What distinguishes Practo Plus from pure wellness subscriptions like fitness apps or supplement plans is its primary care integration: subscribers can consult a doctor for a cold, get a nutritionist’s input on their diet, and access their stored prescription history all within one plan. This makes Practo an important bridge between wellness and healthcare in the Indian subscription economy, particularly for nuclear families and individuals who want one consolidated health membership rather than managing separate fitness, nutrition, and doctor consultation subscriptions.
10. Wysa
Headquarters: Bengaluru, Karnataka | Founded: 2015
Wysa rounds out this list as India’s leading AI-powered mental wellness subscription, addressing the dimension of wellbeing that has historically been most underserved in the country’s consumer health market. The platform offers evidence-based mental health support through an empathetic AI chatbot — trained on cognitive behavioural therapy (CBT), dialectical behaviour therapy (DBT), and mindfulness techniques — and allows users to track their mood, manage anxiety and stress, and build emotional resilience through structured self-help programmes.
Wysa’s premium subscription unlocks unlimited access to its full suite of CBT-based tools, mood journals, and structured therapeutic programmes, along with the option to connect with licensed human therapists for sessions at a fraction of the cost of in-person therapy. Having raised USD 25.6 million in total funding, Wysa has built a significant user base in India — where mental health stigma and a severe shortage of licensed therapists make an AI-first, private, app-based solution particularly compelling. Its corporate wellness offering has also seen growing adoption from Indian employers looking to include mental health support within employee benefit packages.

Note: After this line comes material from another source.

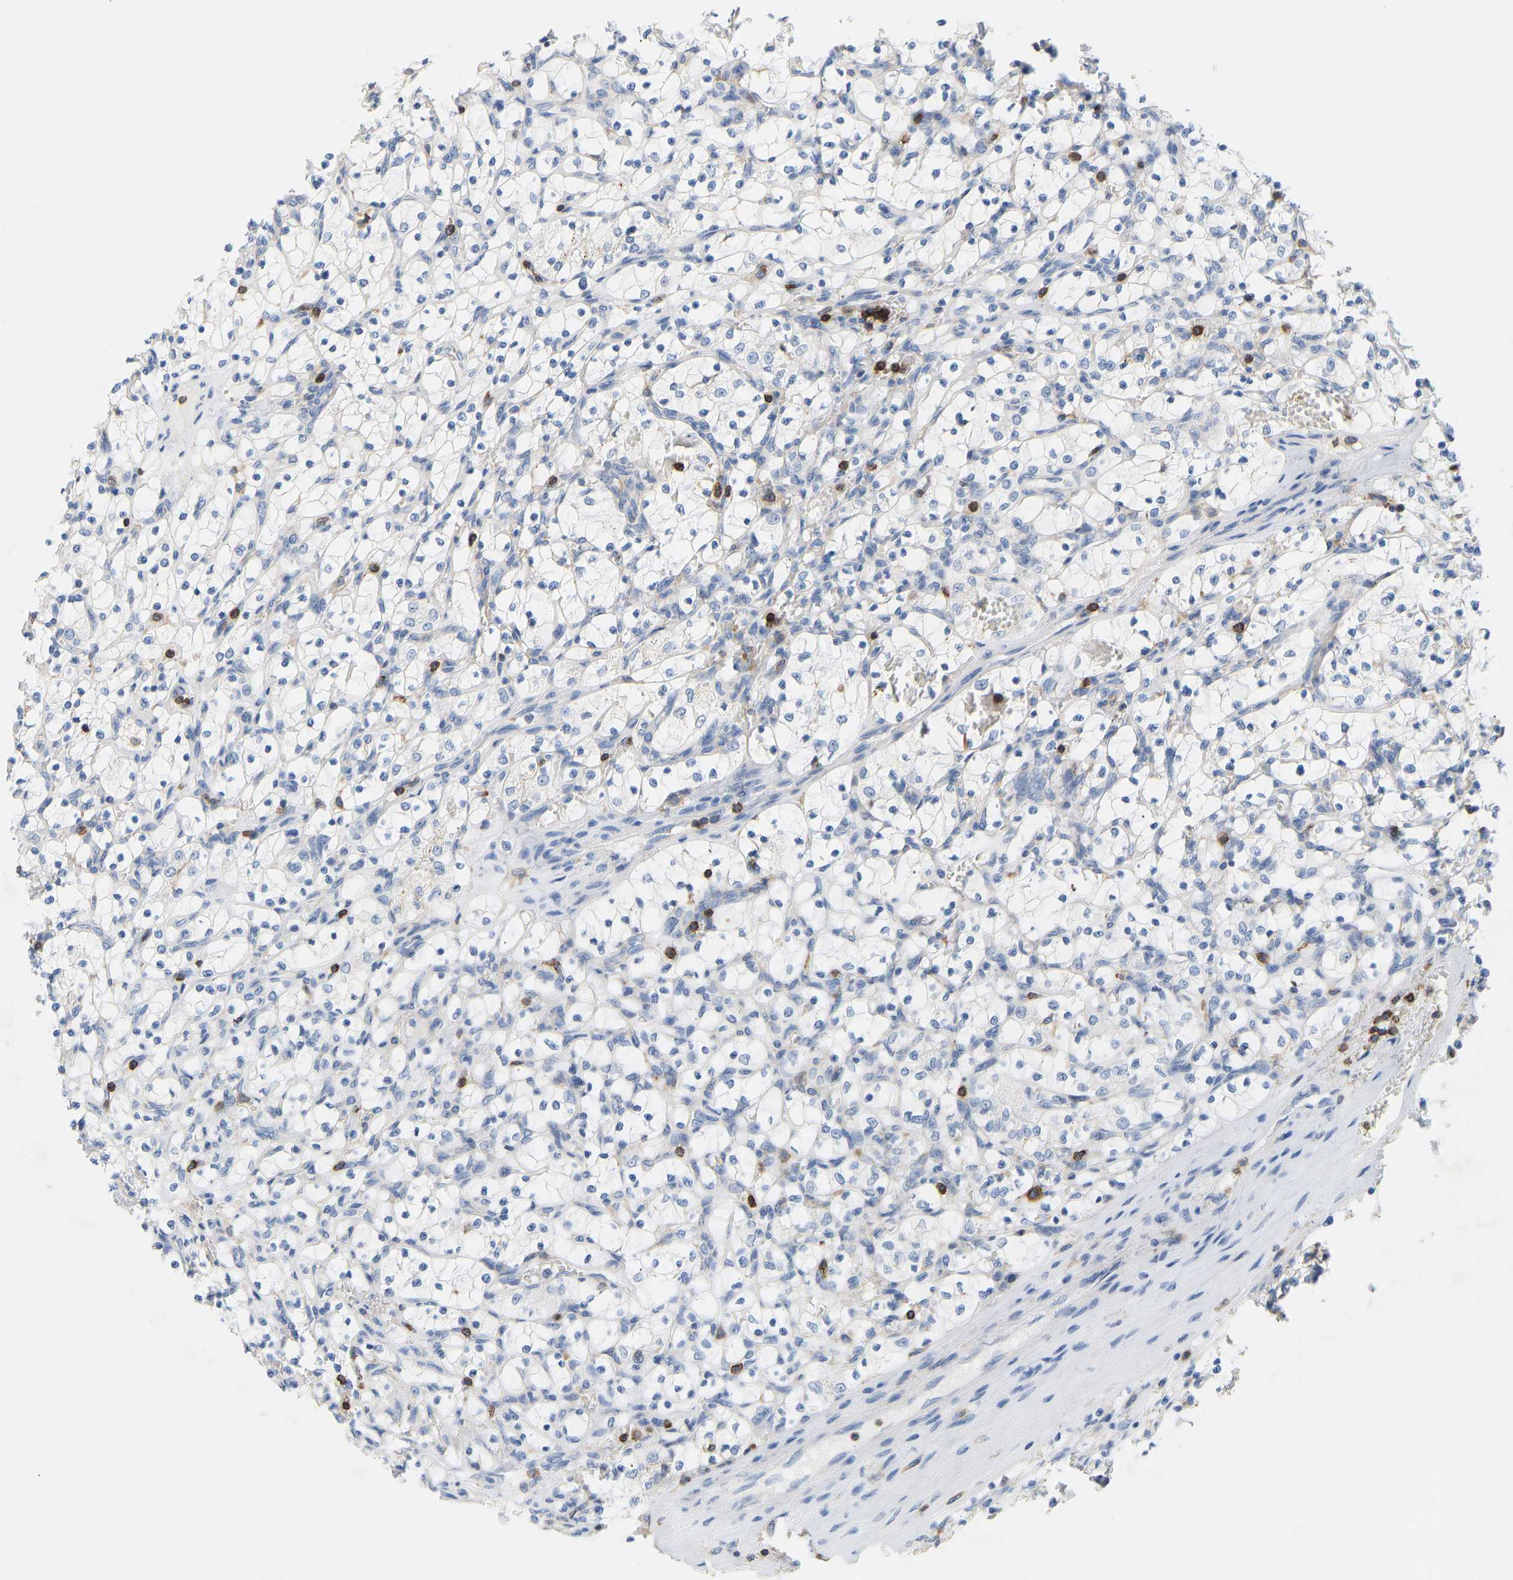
{"staining": {"intensity": "negative", "quantity": "none", "location": "none"}, "tissue": "renal cancer", "cell_type": "Tumor cells", "image_type": "cancer", "snomed": [{"axis": "morphology", "description": "Adenocarcinoma, NOS"}, {"axis": "topography", "description": "Kidney"}], "caption": "The image shows no staining of tumor cells in renal cancer. (Stains: DAB (3,3'-diaminobenzidine) immunohistochemistry with hematoxylin counter stain, Microscopy: brightfield microscopy at high magnification).", "gene": "EVL", "patient": {"sex": "female", "age": 69}}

The Landscape in Perspective
India’s wellness subscription market in 2026 is defined by two powerful forces pulling in opposite directions. On one side, a young, urban, health-aware population with rising disposable incomes and smartphone penetration is actively seeking out tools to manage their health, fitness, and mental wellbeing — and is increasingly willing to pay recurring subscriptions for personalised, accessible guidance. On the other side, a still-nascent habit of paying for preventive health services means that the addressable market remains vastly under-penetrated: with barely 5% of working-age Indians holding any paid wellness subscription, the runway for growth is enormous.

The ten platforms profiled above represent the sharpest, most operationally active expressions of this market in 2026 — from unicorns to funded challengers, from metabolic health wearables to mental wellness AI. Together, they are gradually normalising the idea that wellness is not an event but a subscription — not something you do once at a gym or a hospital, but something you invest in continuously, a little every day, through technology and community.